* _TASK INSTRUCTIONS_
Whenever an image turns up, omit it and return the remaining data exactly.
--- GIVEN DATA Enclosed Below ---
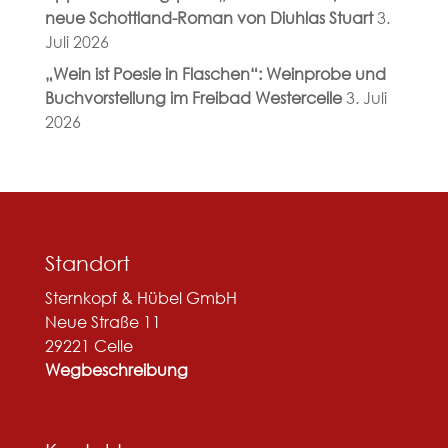
neue Schottland-Roman von Diuhlas Stuart
3.
Juli 2026
„Wein ist Poesie in Flaschen“: Weinprobe und
Buchvorstellung im Freibad Westercelle
3. Juli
2026
Standort
Sternkopf & Hübel GmbH
Neue Straße 11
29221 Celle
Wegbeschreibung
--- End of Enclosed GIVEN DATA ---
* _RESPONSE AREA_
neue Schottland-Roman von Diuhlas Stuart
3.
Juli 2026
„Wein ist Poesie in Flaschen“: Weinprobe und
Buchvorstellung im Freibad Westercelle
3. Juli
2026
Standort
Sternkopf & Hübel GmbH
Neue Straße 11
29221 Celle
Wegbeschreibung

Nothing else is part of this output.